JOB> The records that follow are to be given again exactly, with their pictures omitted.

^^^^^^^^^^^^^^^^

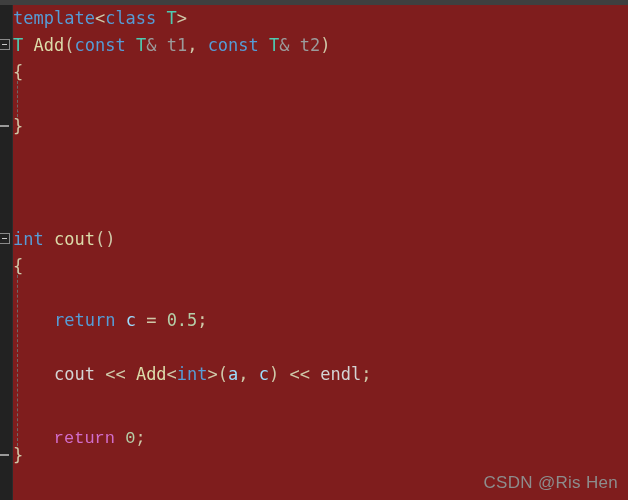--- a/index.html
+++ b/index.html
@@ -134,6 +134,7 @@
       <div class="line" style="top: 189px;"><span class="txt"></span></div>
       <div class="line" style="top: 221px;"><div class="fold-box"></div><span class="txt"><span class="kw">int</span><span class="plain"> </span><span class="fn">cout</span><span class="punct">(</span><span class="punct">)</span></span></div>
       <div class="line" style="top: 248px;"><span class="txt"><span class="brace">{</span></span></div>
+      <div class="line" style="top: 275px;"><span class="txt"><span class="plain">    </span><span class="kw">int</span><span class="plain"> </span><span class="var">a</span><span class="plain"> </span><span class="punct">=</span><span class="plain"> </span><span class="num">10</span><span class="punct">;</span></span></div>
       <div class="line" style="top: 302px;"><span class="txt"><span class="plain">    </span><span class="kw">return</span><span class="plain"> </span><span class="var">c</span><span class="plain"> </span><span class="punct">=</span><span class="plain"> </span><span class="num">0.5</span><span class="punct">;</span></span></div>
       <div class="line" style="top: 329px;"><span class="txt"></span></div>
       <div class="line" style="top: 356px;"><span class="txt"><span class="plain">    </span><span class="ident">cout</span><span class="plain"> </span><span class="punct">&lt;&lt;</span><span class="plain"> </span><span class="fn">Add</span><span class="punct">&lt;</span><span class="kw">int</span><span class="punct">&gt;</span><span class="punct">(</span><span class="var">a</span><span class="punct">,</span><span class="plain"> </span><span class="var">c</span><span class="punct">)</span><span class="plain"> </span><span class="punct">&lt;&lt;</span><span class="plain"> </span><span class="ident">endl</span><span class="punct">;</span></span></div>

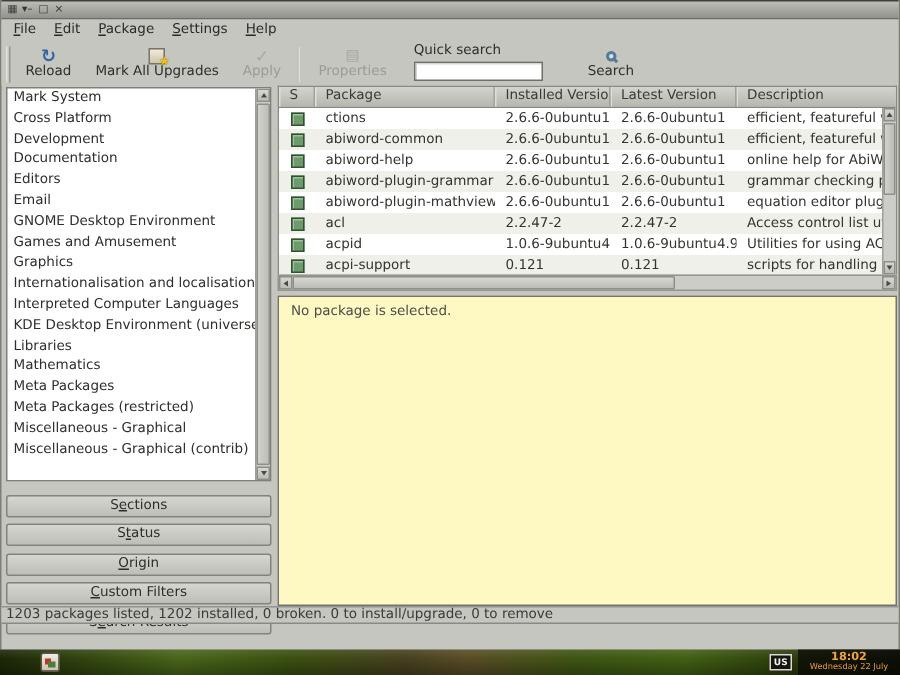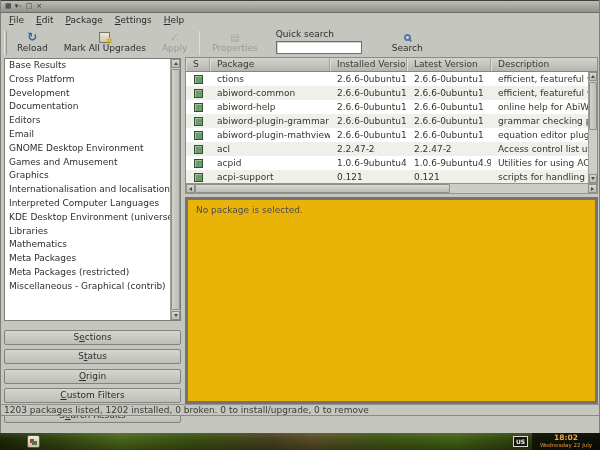--- a/index.html
+++ b/index.html
@@ -215,7 +215,7 @@
       <div class="left-panel">
         <div class="cat-list">
 
-            <div class="cat-item">Base Results</div>
+            <div class="cat-item">Mark System</div>
             <div class="cat-item">Cross Platform</div>
             <div class="cat-item">Development</div>
             <div class="cat-item">Documentation</div>

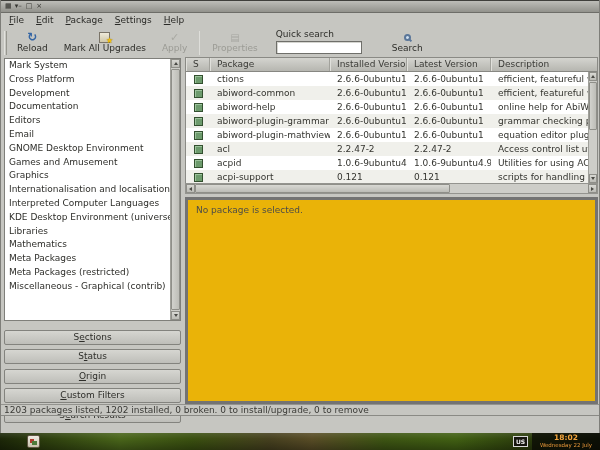--- a/index.html
+++ b/index.html
@@ -106,7 +106,7 @@
   .hsb-btn.left { left:0; } .hsb-btn.right { right:0; }
   .hsb-thumb { position:absolute; top:0; bottom:0; left:9px; width:62%;
                background:linear-gradient(#d8d8d3,#bcbcb6); border:1px solid #8f8f89; border-radius:1px; }
-  .details-pane { margin-top:3px; flex:1; background:#eab308; border:3px solid #737373;
+  .details-pane { margin-top:3px; flex:1; background:#fef9c3; border:1px solid #737373;
                   padding:5px 8px; }
   .details-msg { font-size:9px; color:#4c4c48; }
 

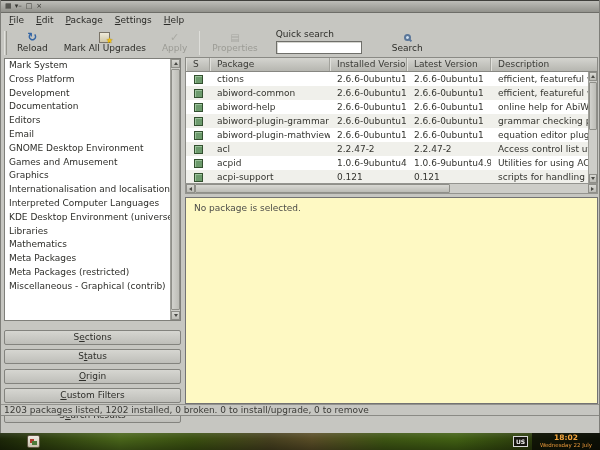--- a/index.html
+++ b/index.html
@@ -231,6 +231,7 @@
             <div class="cat-item">Mathematics</div>
             <div class="cat-item">Meta Packages</div>
             <div class="cat-item">Meta Packages (restricted)</div>
+            <div class="cat-item">Miscellaneous - Graphical</div>
             <div class="cat-item">Miscellaneous - Graphical (contrib)</div>
             <div class="v-scroll">
             <div class="sb-btn up">

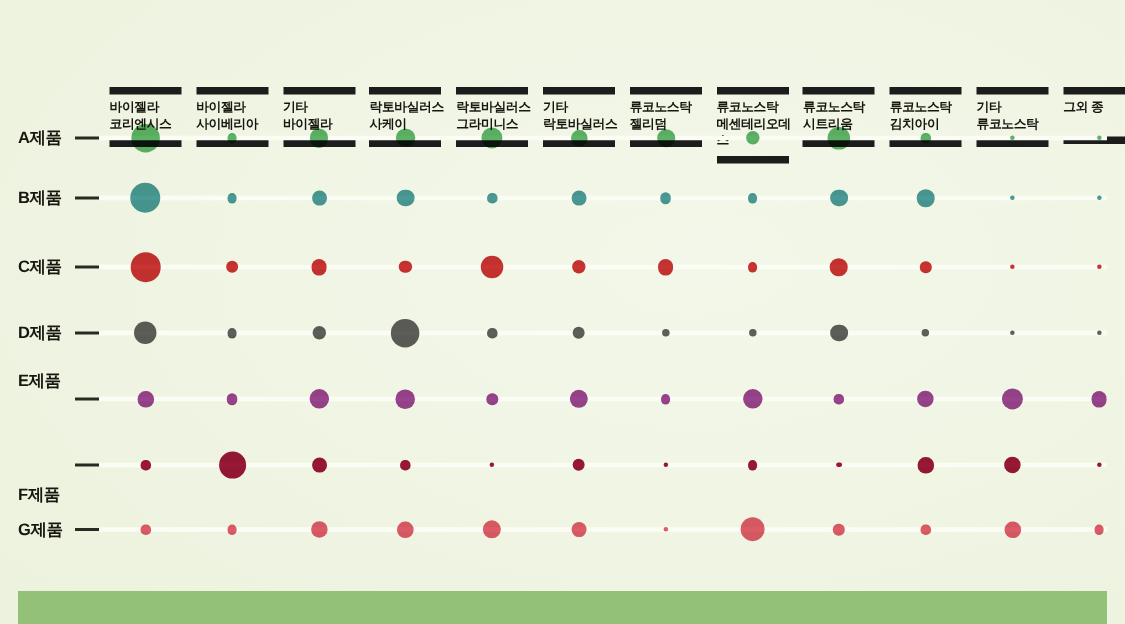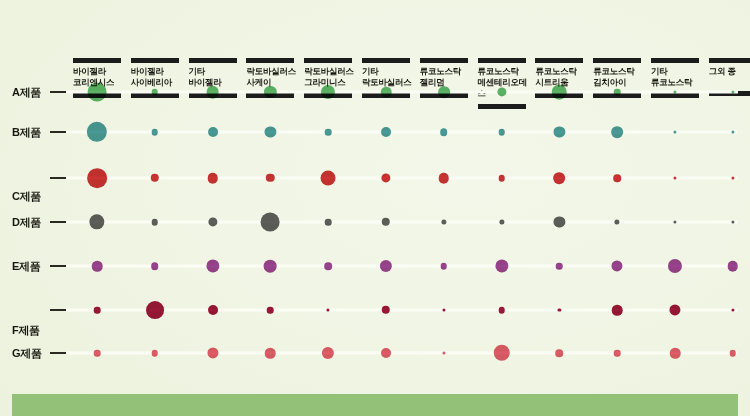--- a/index.html
+++ b/index.html
@@ -174,7 +174,7 @@
       <div class="row-label" style="top: 132px;">B제품</div>
       <div class="row-stub" style="top: 132px; left: 50px; width: 22px;"></div>
       <div class="row-line" style="top: 132px;"></div>
-      <div class="row-label" style="top: 178px; margin-top: 18px;">C제품</div>
+      <div class="row-label" style="top: 178px;">C제품</div>
       <div class="row-stub" style="top: 178px; left: 50px; width: 22px;"></div>
       <div class="row-line" style="top: 178px;"></div>
       <div class="row-label" style="top: 222px;">D제품</div>

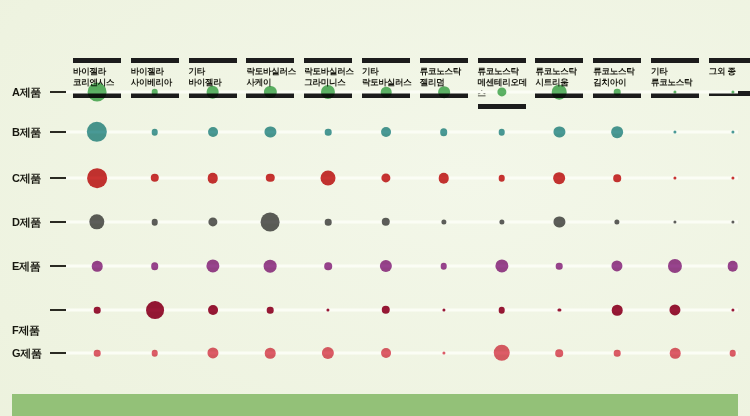--- a/index.html
+++ b/index.html
@@ -180,7 +180,7 @@
       <div class="row-label" style="top: 222px;">D제품</div>
       <div class="row-stub" style="top: 222px; left: 50px; width: 22px;"></div>
       <div class="row-line" style="top: 222px;"></div>
-      <div class="row-label" style="top: 266px;">E제품</div>
+      <div class="row-label" style="top: 254px;">E제품</div>
       <div class="row-stub" style="top: 266px; left: 50px; width: 22px;"></div>
       <div class="row-line" style="top: 266px;"></div>
       <div class="row-label" style="top: 310px; margin-top: 20px;">F제품</div>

^^^^^^^^^^^^^^^^

SOLUTION>
--- a/index.html
+++ b/index.html
@@ -134,6 +134,7 @@
       <div class="line" style="top: 189px;"><span class="txt"></span></div>
       <div class="line" style="top: 221px;"><div class="fold-box"></div><span class="txt"><span class="kw">int</span><span class="plain"> </span><span class="fn">cout</span><span class="punct">(</span><span class="punct">)</span></span></div>
       <div class="line" style="top: 248px;"><span class="txt"><span class="brace">{</span></span></div>
+      <div class="line" style="top: 275px;"><span class="txt"><span class="plain">    </span><span class="kw">int</span><span class="plain"> </span><span class="var">a</span><span class="plain"> </span><span class="punct">=</span><span class="plain"> </span><span class="num">10</span><span class="punct">;</span></span></div>
       <div class="line" style="top: 302px;"><span class="txt"><span class="plain">    </span><span class="kw">return</span><span class="plain"> </span><span class="var">c</span><span class="plain"> </span><span class="punct">=</span><span class="plain"> </span><span class="num">0.5</span><span class="punct">;</span></span></div>
       <div class="line" style="top: 329px;"><span class="txt"></span></div>
       <div class="line" style="top: 356px;"><span class="txt"><span class="plain">    </span><span class="ident">cout</span><span class="plain"> </span><span class="punct">&lt;&lt;</span><span class="plain"> </span><span class="fn">Add</span><span class="punct">&lt;</span><span class="kw">int</span><span class="punct">&gt;</span><span class="punct">(</span><span class="var">a</span><span class="punct">,</span><span class="plain"> </span><span class="var">c</span><span class="punct">)</span><span class="plain"> </span><span class="punct">&lt;&lt;</span><span class="plain"> </span><span class="ident">endl</span><span class="punct">;</span></span></div>

--- a/index.html
+++ b/index.html
@@ -215,7 +215,7 @@
       <div class="left-panel">
         <div class="cat-list">
 
-            <div class="cat-item">Base Results</div>
+            <div class="cat-item">Mark System</div>
             <div class="cat-item">Cross Platform</div>
             <div class="cat-item">Development</div>
             <div class="cat-item">Documentation</div>

--- a/index.html
+++ b/index.html
@@ -106,7 +106,7 @@
   .hsb-btn.left { left:0; } .hsb-btn.right { right:0; }
   .hsb-thumb { position:absolute; top:0; bottom:0; left:9px; width:62%;
                background:linear-gradient(#d8d8d3,#bcbcb6); border:1px solid #8f8f89; border-radius:1px; }
-  .details-pane { margin-top:3px; flex:1; background:#eab308; border:3px solid #737373;
+  .details-pane { margin-top:3px; flex:1; background:#fef9c3; border:1px solid #737373;
                   padding:5px 8px; }
   .details-msg { font-size:9px; color:#4c4c48; }
 

--- a/index.html
+++ b/index.html
@@ -231,6 +231,7 @@
             <div class="cat-item">Mathematics</div>
             <div class="cat-item">Meta Packages</div>
             <div class="cat-item">Meta Packages (restricted)</div>
+            <div class="cat-item">Miscellaneous - Graphical</div>
             <div class="cat-item">Miscellaneous - Graphical (contrib)</div>
             <div class="v-scroll">
             <div class="sb-btn up">

--- a/index.html
+++ b/index.html
@@ -174,7 +174,7 @@
       <div class="row-label" style="top: 132px;">B제품</div>
       <div class="row-stub" style="top: 132px; left: 50px; width: 22px;"></div>
       <div class="row-line" style="top: 132px;"></div>
-      <div class="row-label" style="top: 178px; margin-top: 18px;">C제품</div>
+      <div class="row-label" style="top: 178px;">C제품</div>
       <div class="row-stub" style="top: 178px; left: 50px; width: 22px;"></div>
       <div class="row-line" style="top: 178px;"></div>
       <div class="row-label" style="top: 222px;">D제품</div>

--- a/index.html
+++ b/index.html
@@ -180,7 +180,7 @@
       <div class="row-label" style="top: 222px;">D제품</div>
       <div class="row-stub" style="top: 222px; left: 50px; width: 22px;"></div>
       <div class="row-line" style="top: 222px;"></div>
-      <div class="row-label" style="top: 266px;">E제품</div>
+      <div class="row-label" style="top: 254px;">E제품</div>
       <div class="row-stub" style="top: 266px; left: 50px; width: 22px;"></div>
       <div class="row-line" style="top: 266px;"></div>
       <div class="row-label" style="top: 310px; margin-top: 20px;">F제품</div>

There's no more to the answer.